[[ Data in this exercise open ]]

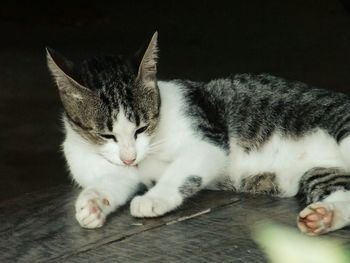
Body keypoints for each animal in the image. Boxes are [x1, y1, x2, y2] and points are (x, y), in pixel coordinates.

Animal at [45, 32, 350, 236]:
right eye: (105, 135)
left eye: (142, 127)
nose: (130, 158)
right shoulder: (119, 173)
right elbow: (113, 183)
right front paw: (92, 205)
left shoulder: (208, 140)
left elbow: (181, 171)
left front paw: (154, 198)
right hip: (320, 172)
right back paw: (323, 216)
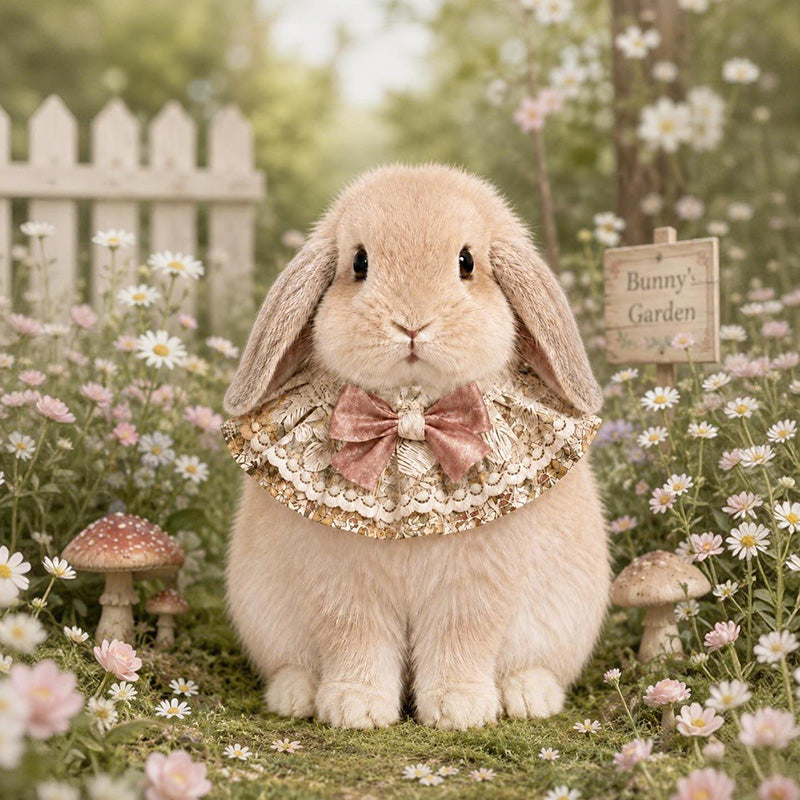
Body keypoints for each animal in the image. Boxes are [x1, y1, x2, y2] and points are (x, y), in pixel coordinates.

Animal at [224, 163, 610, 730]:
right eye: (359, 262)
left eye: (466, 262)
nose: (411, 324)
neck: (414, 411)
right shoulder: (344, 589)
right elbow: (354, 639)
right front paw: (356, 707)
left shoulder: (474, 590)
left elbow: (462, 640)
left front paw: (459, 708)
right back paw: (295, 696)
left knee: (533, 666)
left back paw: (529, 697)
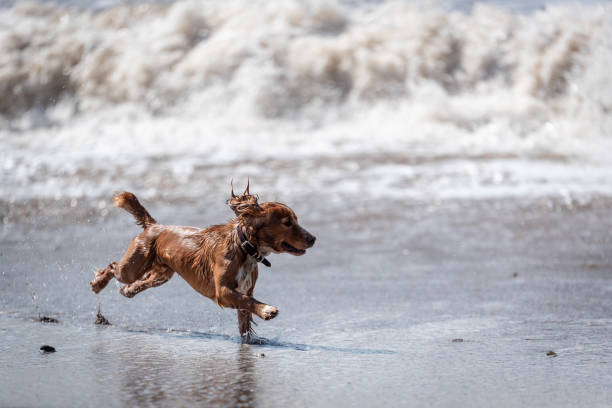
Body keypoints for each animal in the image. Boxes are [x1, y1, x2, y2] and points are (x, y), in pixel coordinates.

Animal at [89, 182, 316, 338]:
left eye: (295, 220)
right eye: (287, 222)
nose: (313, 238)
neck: (244, 248)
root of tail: (154, 226)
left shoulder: (245, 288)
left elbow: (245, 317)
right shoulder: (223, 291)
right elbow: (248, 301)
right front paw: (267, 310)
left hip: (162, 274)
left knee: (139, 283)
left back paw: (127, 291)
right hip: (132, 266)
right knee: (112, 267)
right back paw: (98, 284)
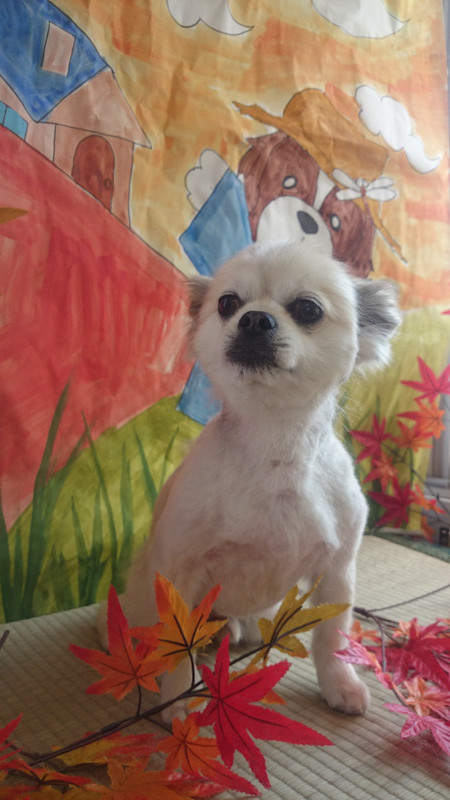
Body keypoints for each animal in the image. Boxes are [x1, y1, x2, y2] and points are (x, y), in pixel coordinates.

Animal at [99, 241, 400, 721]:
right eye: (228, 304)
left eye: (308, 309)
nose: (255, 318)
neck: (275, 447)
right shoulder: (182, 572)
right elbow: (179, 649)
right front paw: (178, 704)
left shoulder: (336, 572)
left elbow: (331, 636)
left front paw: (339, 685)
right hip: (139, 609)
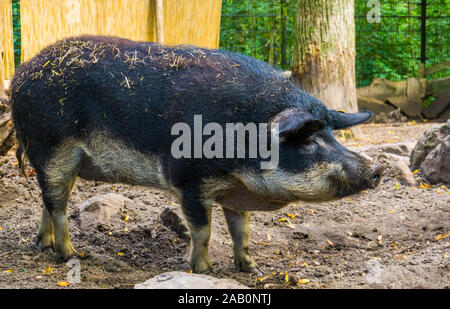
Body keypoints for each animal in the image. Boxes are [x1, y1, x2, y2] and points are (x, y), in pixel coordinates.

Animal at [10, 35, 382, 274]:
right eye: (308, 141)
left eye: (332, 134)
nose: (377, 169)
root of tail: (19, 76)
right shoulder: (187, 181)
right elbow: (203, 231)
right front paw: (207, 271)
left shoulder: (236, 192)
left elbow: (242, 231)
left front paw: (252, 270)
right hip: (52, 149)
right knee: (58, 205)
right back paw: (72, 255)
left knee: (47, 200)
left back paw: (42, 245)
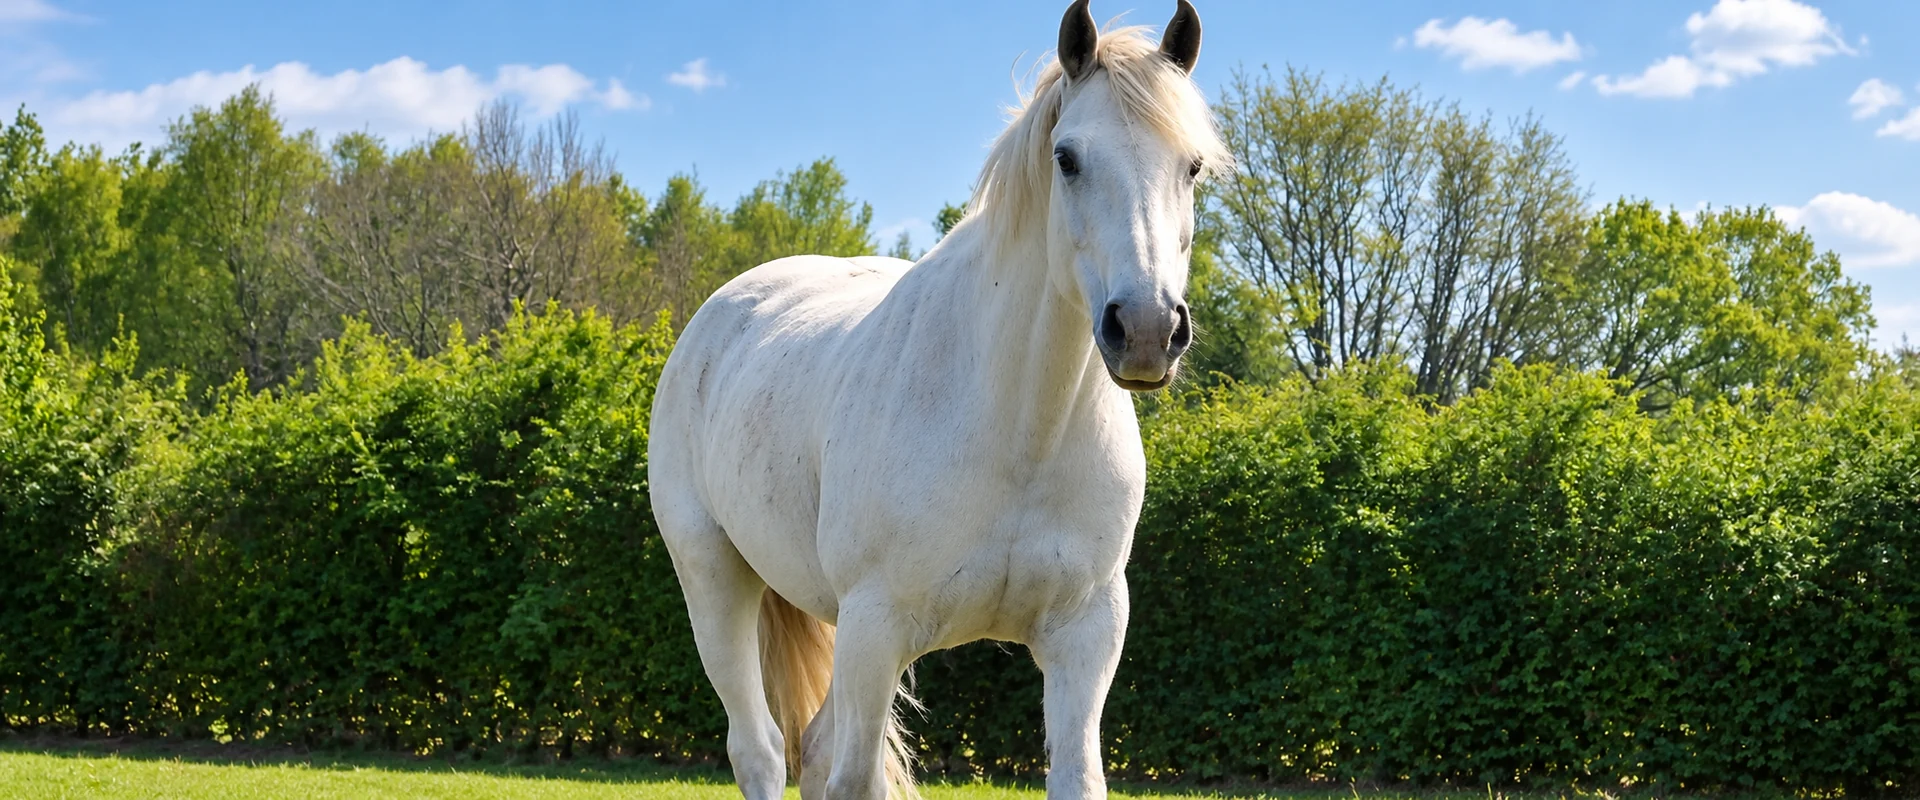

[[ Data in this exercise closed ]]

# Problem to work on:
Please retype the whole of the data precisely, omitting pictures.

# Result of the exercise:
Body keypoints for each animal in the image. Boxes are [x1, y1, x2, y2] and points are (x, y), in pixel coordinates.

Animal at [45, 32, 350, 236]:
right eye: (105, 135)
left eye: (142, 127)
nose: (130, 158)
right shoulder: (119, 173)
right elbow: (113, 183)
right front paw: (92, 205)
left shoulder: (208, 140)
left elbow: (181, 171)
left front paw: (154, 198)
right hip: (320, 172)
right back paw: (323, 216)
Body keypoints for each animal in the image. Boxes are [x1, y1, x2, y2] and points are (x, y), in pixel coordinates.

Animal at [224, 163, 610, 730]:
right eye: (359, 262)
left eye: (466, 262)
nose: (411, 324)
neck: (414, 411)
right shoulder: (344, 589)
right elbow: (354, 639)
right front paw: (356, 707)
left shoulder: (474, 590)
left elbow: (462, 640)
left front paw: (459, 708)
right back paw: (295, 696)
left knee: (533, 666)
left back paw: (529, 697)
Body keypoints for each animal in the image. Boxes are [x1, y1, x2, y2] and points are (x, y), in pixel coordinates.

Animal at [89, 182, 316, 338]:
left eye: (295, 220)
right eye: (287, 222)
nose: (313, 238)
neck: (244, 248)
root of tail: (154, 226)
left shoulder: (245, 288)
left elbow: (245, 317)
right shoulder: (223, 291)
right elbow: (248, 301)
right front paw: (267, 310)
left hip: (162, 274)
left knee: (139, 283)
left back paw: (127, 291)
right hip: (132, 266)
right knee: (112, 267)
right back paw: (98, 284)
Body keypoints for each animal in the image. Boxes are [x1, y1, x2, y2] and points are (x, y), in pixel coordinates.

Animal at [99, 241, 400, 721]:
right eye: (228, 304)
left eye: (308, 309)
nose: (255, 318)
neck: (275, 447)
right shoulder: (182, 572)
right elbow: (179, 649)
right front paw: (178, 704)
left shoulder: (336, 572)
left elbow: (331, 636)
left front paw: (339, 685)
right hip: (139, 609)
Body keypoints for each animal in the image. Boxes are [x1, y1, x2, y2] and points are (x, y), in pixel coordinates.

Animal at [10, 35, 382, 274]:
right eye: (308, 141)
left eye: (332, 134)
nose: (377, 169)
root of tail: (19, 76)
right shoulder: (187, 181)
right elbow: (203, 231)
right front paw: (207, 271)
left shoulder: (236, 192)
left elbow: (242, 231)
left front paw: (252, 270)
right hip: (52, 149)
right knee: (58, 205)
right back paw: (72, 255)
left knee: (47, 200)
left back paw: (42, 245)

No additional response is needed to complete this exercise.